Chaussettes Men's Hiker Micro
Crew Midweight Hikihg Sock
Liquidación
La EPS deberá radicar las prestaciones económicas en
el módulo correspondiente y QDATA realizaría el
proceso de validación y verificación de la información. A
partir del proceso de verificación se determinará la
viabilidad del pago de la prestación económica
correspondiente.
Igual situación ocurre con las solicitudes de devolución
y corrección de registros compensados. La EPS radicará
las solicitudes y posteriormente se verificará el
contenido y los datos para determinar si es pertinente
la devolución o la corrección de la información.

□ □ □ □ □

* **REQUIRED ACTION**: Only the lines from the one containing "las solicitudes y" through the end of the listing should be copied, and they should be copied exactly.

* **RESPONSE AREA**:
las solicitudes y posteriormente se verificará el
contenido y los datos para determinar si es pertinente
la devolución o la corrección de la información.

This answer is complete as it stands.